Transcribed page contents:
━━━━━━━━━━━━━━━━━━━━

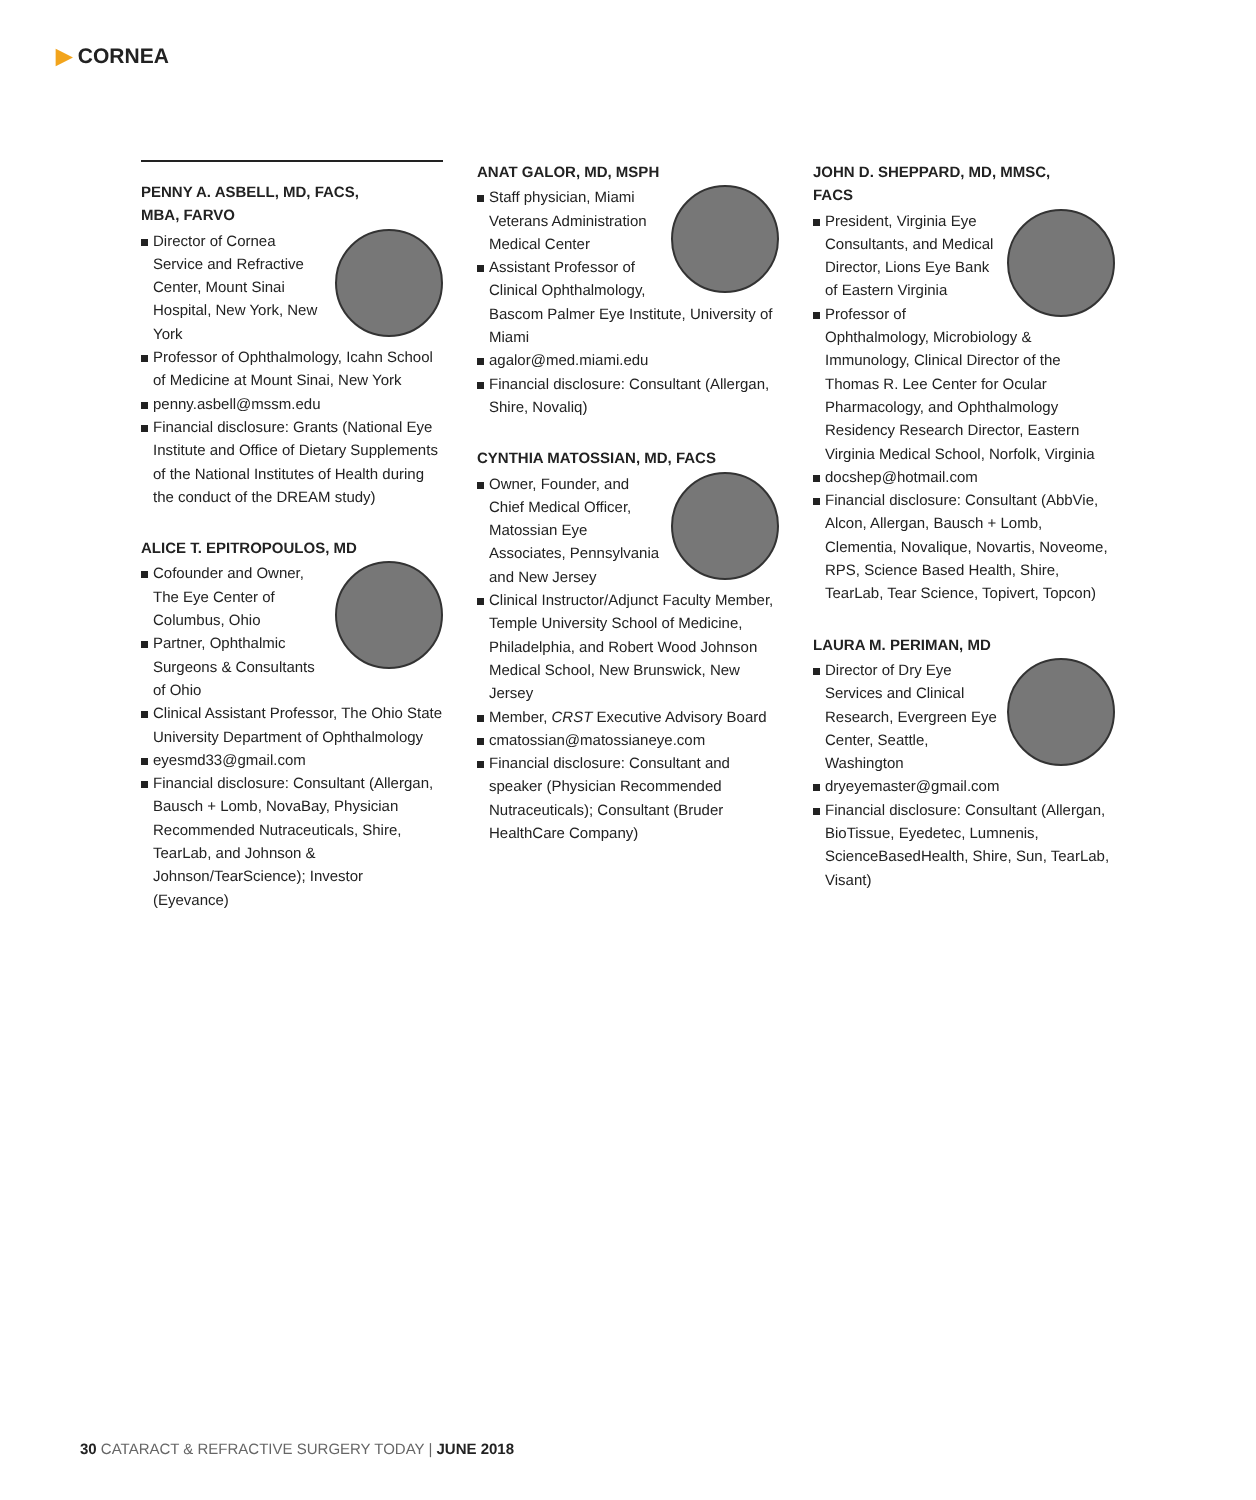▶ CORNEA
PENNY A. ASBELL, MD, FACS,
MBA, FARVO
Director of Cornea Service and Refractive Center, Mount Sinai Hospital, New York, New York
Professor of Ophthalmology, Icahn School of Medicine at Mount Sinai, New York
penny.asbell@mssm.edu
Financial disclosure: Grants (National Eye Institute and Office of Dietary Supplements of the National Institutes of Health during the conduct of the DREAM study)
ALICE T. EPITROPOULOS, MD
Cofounder and Owner, The Eye Center of Columbus, Ohio
Partner, Ophthalmic Surgeons & Consultants of Ohio
Clinical Assistant Professor, The Ohio State University Department of Ophthalmology
eyesmd33@gmail.com
Financial disclosure: Consultant (Allergan, Bausch + Lomb, NovaBay, Physician Recommended Nutraceuticals, Shire, TearLab, and Johnson & Johnson/TearScience); Investor (Eyevance)
ANAT GALOR, MD, MSPH
Staff physician, Miami Veterans Administration Medical Center
Assistant Professor of Clinical Ophthalmology, Bascom Palmer Eye Institute, University of Miami
agalor@med.miami.edu
Financial disclosure: Consultant (Allergan, Shire, Novaliq)
CYNTHIA MATOSSIAN, MD, FACS
Owner, Founder, and Chief Medical Officer, Matossian Eye Associates, Pennsylvania and New Jersey
Clinical Instructor/Adjunct Faculty Member, Temple University School of Medicine, Philadelphia, and Robert Wood Johnson Medical School, New Brunswick, New Jersey
Member, CRST Executive Advisory Board
cmatossian@matossianeye.com
Financial disclosure: Consultant and speaker (Physician Recommended Nutraceuticals); Consultant (Bruder HealthCare Company)
JOHN D. SHEPPARD, MD, MMSC,
FACS
President, Virginia Eye Consultants, and Medical Director, Lions Eye Bank of Eastern Virginia
Professor of Ophthalmology, Microbiology & Immunology, Clinical Director of the Thomas R. Lee Center for Ocular Pharmacology, and Ophthalmology Residency Research Director, Eastern Virginia Medical School, Norfolk, Virginia
docshep@hotmail.com
Financial disclosure: Consultant (AbbVie, Alcon, Allergan, Bausch + Lomb, Clementia, Novalique, Novartis, Noveome, RPS, Science Based Health, Shire, TearLab, Tear Science, Topivert, Topcon)
LAURA M. PERIMAN, MD
Director of Dry Eye Services and Clinical Research, Evergreen Eye Center, Seattle, Washington
dryeyemaster@gmail.com
Financial disclosure: Consultant (Allergan, BioTissue, Eyedetec, Lumnenis, ScienceBasedHealth, Shire, Sun, TearLab, Visant)
30 CATARACT & REFRACTIVE SURGERY TODAY | JUNE 2018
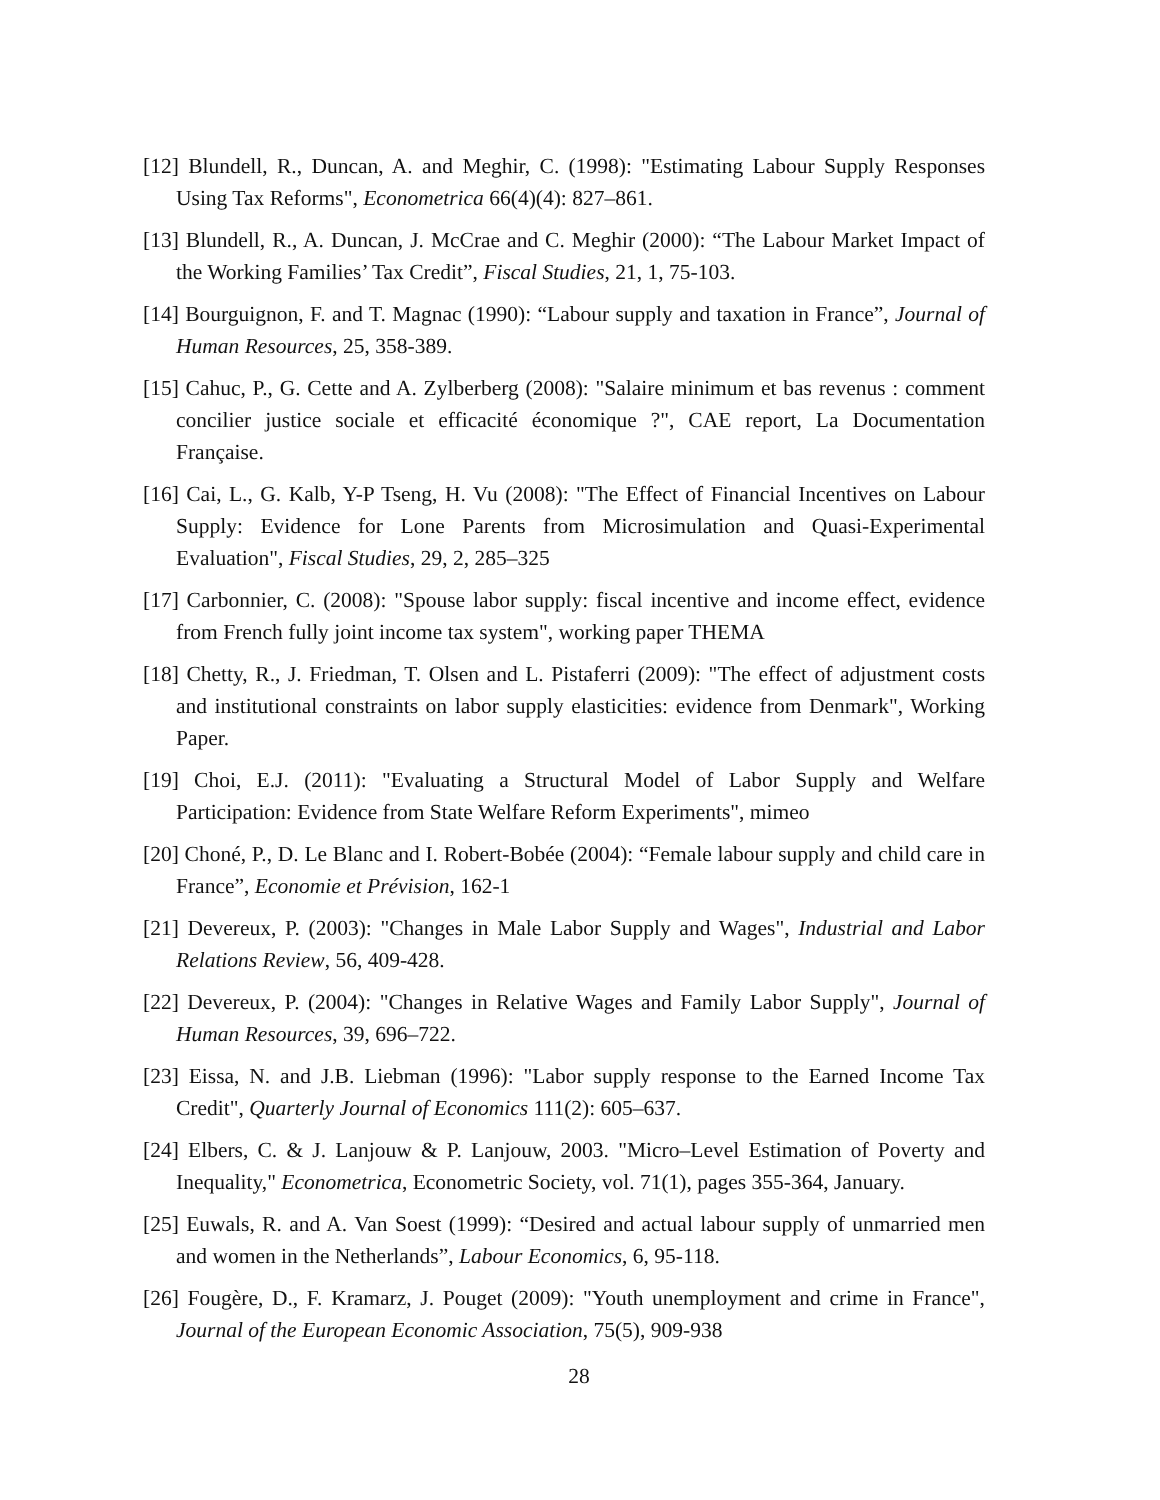[12] Blundell, R., Duncan, A. and Meghir, C. (1998): "Estimating Labour Supply Responses Using Tax Reforms", Econometrica 66(4)(4): 827–861.
[13] Blundell, R., A. Duncan, J. McCrae and C. Meghir (2000): “The Labour Market Impact of the Working Families’ Tax Credit”, Fiscal Studies, 21, 1, 75-103.
[14] Bourguignon, F. and T. Magnac (1990): “Labour supply and taxation in France”, Journal of Human Resources, 25, 358-389.
[15] Cahuc, P., G. Cette and A. Zylberberg (2008): "Salaire minimum et bas revenus : comment concilier justice sociale et efficacité économique ?", CAE report, La Documentation Française.
[16] Cai, L., G. Kalb, Y-P Tseng, H. Vu (2008): "The Effect of Financial Incentives on Labour Supply: Evidence for Lone Parents from Microsimulation and Quasi-Experimental Evaluation", Fiscal Studies, 29, 2, 285–325
[17] Carbonnier, C. (2008): "Spouse labor supply: fiscal incentive and income effect, evidence from French fully joint income tax system", working paper THEMA
[18] Chetty, R., J. Friedman, T. Olsen and L. Pistaferri (2009): "The effect of adjustment costs and institutional constraints on labor supply elasticities: evidence from Denmark", Working Paper.
[19] Choi, E.J. (2011): "Evaluating a Structural Model of Labor Supply and Welfare Participation: Evidence from State Welfare Reform Experiments", mimeo
[20] Choné, P., D. Le Blanc and I. Robert-Bobée (2004): “Female labour supply and child care in France”, Economie et Prévision, 162-1
[21] Devereux, P. (2003): "Changes in Male Labor Supply and Wages", Industrial and Labor Relations Review, 56, 409-428.
[22] Devereux, P. (2004): "Changes in Relative Wages and Family Labor Supply", Journal of Human Resources, 39, 696–722.
[23] Eissa, N. and J.B. Liebman (1996): "Labor supply response to the Earned Income Tax Credit", Quarterly Journal of Economics 111(2): 605–637.
[24] Elbers, C. & J. Lanjouw & P. Lanjouw, 2003. "Micro–Level Estimation of Poverty and Inequality," Econometrica, Econometric Society, vol. 71(1), pages 355-364, January.
[25] Euwals, R. and A. Van Soest (1999): “Desired and actual labour supply of unmarried men and women in the Netherlands”, Labour Economics, 6, 95-118.
[26] Fougère, D., F. Kramarz, J. Pouget (2009): "Youth unemployment and crime in France", Journal of the European Economic Association, 75(5), 909-938
28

━━━━━━━━━━━━━━━━━━━━

**WHAT YOU SHOULD DO**.
Retype the records above word for word, from their first line through the line containing "CYNTHIA MATOSSIAN, MD, FACS", and leave out every picture.

**EXERCISE OUTPUT**.
▶ CORNEA
PENNY A. ASBELL, MD, FACS,
MBA, FARVO
Director of Cornea Service and Refractive Center, Mount Sinai Hospital, New York, New York
Professor of Ophthalmology, Icahn School of Medicine at Mount Sinai, New York
penny.asbell@mssm.edu
Financial disclosure: Grants (National Eye Institute and Office of Dietary Supplements of the National Institutes of Health during the conduct of the DREAM study)
ALICE T. EPITROPOULOS, MD
Cofounder and Owner, The Eye Center of Columbus, Ohio
Partner, Ophthalmic Surgeons & Consultants of Ohio
Clinical Assistant Professor, The Ohio State University Department of Ophthalmology
eyesmd33@gmail.com
Financial disclosure: Consultant (Allergan, Bausch + Lomb, NovaBay, Physician Recommended Nutraceuticals, Shire, TearLab, and Johnson & Johnson/TearScience); Investor (Eyevance)
ANAT GALOR, MD, MSPH
Staff physician, Miami Veterans Administration Medical Center
Assistant Professor of Clinical Ophthalmology, Bascom Palmer Eye Institute, University of Miami
agalor@med.miami.edu
Financial disclosure: Consultant (Allergan, Shire, Novaliq)
CYNTHIA MATOSSIAN, MD, FACS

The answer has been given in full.